Del 10:00 en adelante.
Sobretodo me quedo con una frase que no sé si dice un minuto antes o algo así o lo dice después, no me acuerdo bien ahora pero se me quedó grabada:
"Cuando me preguntan que es lo más importante del bodybuilding, entrenamiento, dieta o drogas, siempre entrenamiento, puedes tomar las drogas que quieras o hacer la mejor dieta del mundo que sin el entrenamiento no va a suceder nada".
#172 ¿Pero has escuchado lo que dice? Lo que dice es aplicable a cualquiera, la farmacia me da igual.
#173 la dieta y el descanso es 20 veces mas importante para un natty que para un enhaced. Puedes entrenar de culo que obtendras resultados igual, como comas de culo... Te estancas.
#174 No estoy de acuerdo. Conozco mil personas con dietas muy sucias y sin contar nada que entrenando bien (no mucho), tienen cuerpos aceptables.

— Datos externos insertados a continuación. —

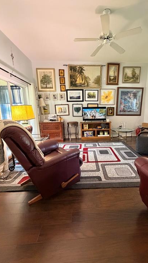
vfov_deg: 99.4
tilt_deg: -10.6
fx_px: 112
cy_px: 132
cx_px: 88
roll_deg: +0.6
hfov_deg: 66.6
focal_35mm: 16
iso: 800
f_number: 2.2
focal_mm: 2.22
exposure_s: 1/60
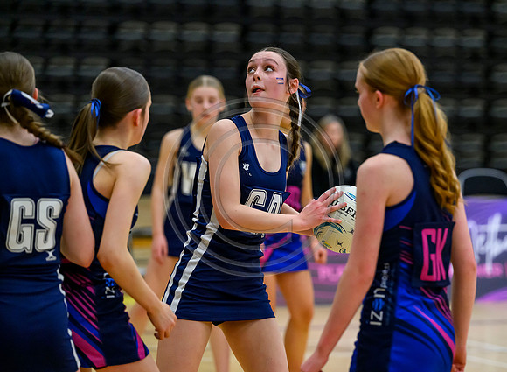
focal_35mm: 185
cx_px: 293
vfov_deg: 7.9
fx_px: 2691
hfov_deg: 10.8
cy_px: 177
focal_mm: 165
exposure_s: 1/800
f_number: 3.5
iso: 6400
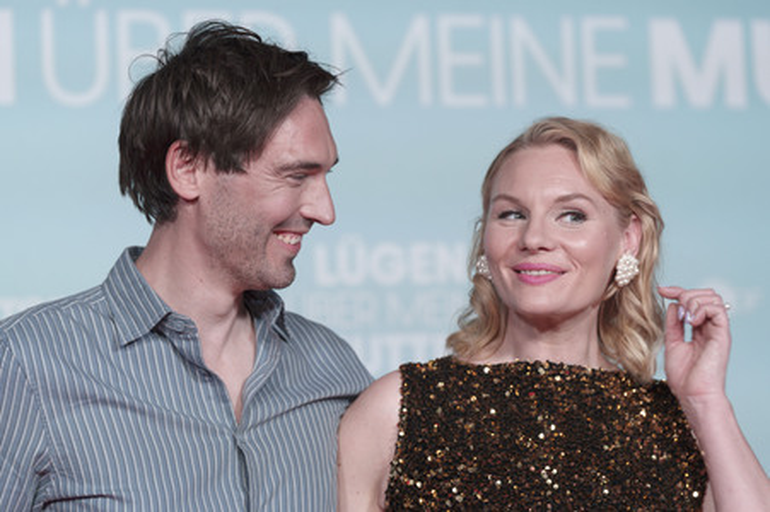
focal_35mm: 129
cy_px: 256
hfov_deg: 15.9
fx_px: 2757
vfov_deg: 10.6
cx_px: 385
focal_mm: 129
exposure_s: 1/160
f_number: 3.5
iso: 500
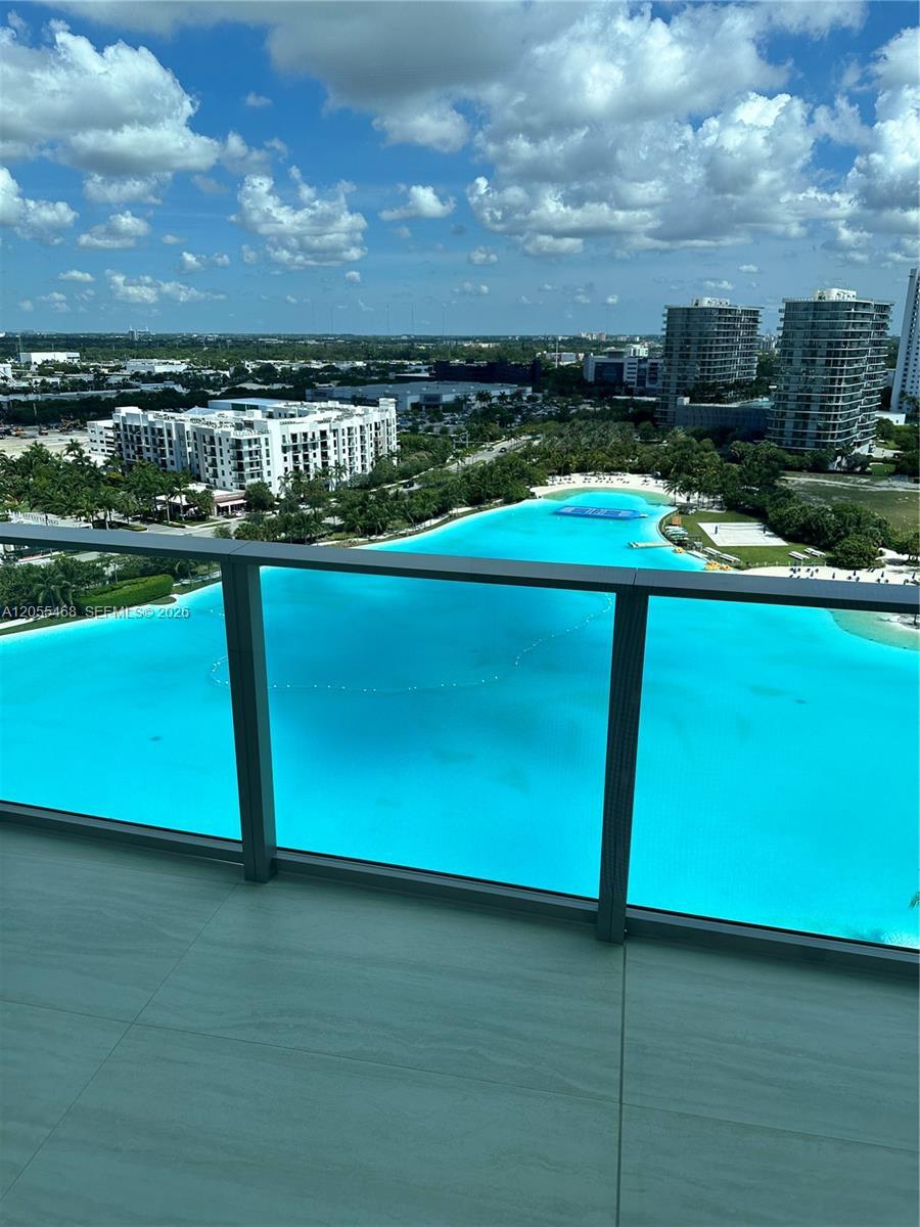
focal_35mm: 24
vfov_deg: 71.6
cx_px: 460
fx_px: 850
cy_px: 614
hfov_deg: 56.8
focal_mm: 6.86
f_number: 1.78
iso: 80
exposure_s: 1/3058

Y en el foro hay mil ejemplos, no hace falta que sea de los que yo conozca xD
ya ni cuento macros ni nada... ni en defi
camino más, como menos, 1-2 refeed semanales y pista, para el nivel de grasa que yo quiero no me hace falta más... pero si quieres estar y mantenerte (que es la parte que más se nos olvida) SECO de verdad lo normal es que tengas que llevar las cosas al dedillo
llevo bastante tiempo así y he seguido bajando kilos y manteniendo/mejorando marcas
#148 F1 bien, pero sin rutina específica... a mí no me convence, variar las cosas me parece muy bien pero ir a lo loco no lo veo (que no quiere decir que no funcione)
de hecho creo que la planificación en el entrenamiento es bastante más importante que en la dieta
#154 a mí me encanta la autorregulación, si volviera a empezar no saldría de ahí
y de hecho no voy a salir xD
#163 en 3-4 días cualquier grupo muscular se recupera
yo no estoy tan seguro, y aún así no sólo son los músculos sino el SNC y el tejido conectivo
tú cuando haces una F1 típica bro en realidad no estás haciendo los músculos una vez a la semana sino varias (salvo pierna, aunque cada vez hay más bros que dividen quads y hams y en ese caso también se tocan más veces), haces pecho el lunes pero cuando haces hombro o tríceps el pecho también recibe estímulo
#177La autoregulación no tiene nada de malo, pero hay que ser muy bueno calculando el esfuerzo y tener cierta experiencia también. A mí personalmente también me gusta.
http://i.imgur.com/rsBojFS.png
¿Alguien que haya probado esta rutina o alguna parecida me podría decir más o menos cuánto tiempo puede llevar hacerla?
Ajustes que le haría a ver si estáis de acuerdo:
En el día A: El press en lugar de militar, sentado con mancuernas. El remo que fuese Gironda y en lugar de cruces pec dec.
En el día C: En lugar de banca plano, press declinado.
En el día D: El pull through ese fuera, en lugar de press cerrado press francés en banco plano o declinado y en lugar de curl concentrado curl Scott a una mano.
Thx de antebraso
Bonus777: En Pec Dec seguramente metería alguna técnica avanzada como myo reps tras las series efectivas, algo así como 3x8-12 + 3x3-10 myo reps
#178 No demasiado teniendo en cuenta que puedes meter bastantes superseries
Sin superseries pues 60-90 min con los descansos de 3 min talifuerza de rigor j3j3j3
Las myoreps me gustan en los ejercicios grandes, no en aislamiento, pero es eso.. cuestión de gustos
#179 Y los cambios qué, que es lo importante XDDD.
Si no pues sería quedarse con todo básicos y abusar de ellos, que la rutina más que nada es eso, pero no sé yo si con tanto básico y a 8-12 de vez en cuando el SNC no va a petar, por eso la idea de meter ejercicios más cómodos.